▶ **What this task involves**
Return all records exactly. Nothing may be added.

(Records excerpted from a collection)

^^^^

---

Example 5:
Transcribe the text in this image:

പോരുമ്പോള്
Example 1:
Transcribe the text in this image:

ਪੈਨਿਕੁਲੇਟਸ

^^^^

▶ **Reply to the task**
---

Example 5:
Transcribe the text in this image:

പോരുമ്പോള്
Example 1:
Transcribe the text in this image:

ਪੈਨਿਕੁਲੇਟਸ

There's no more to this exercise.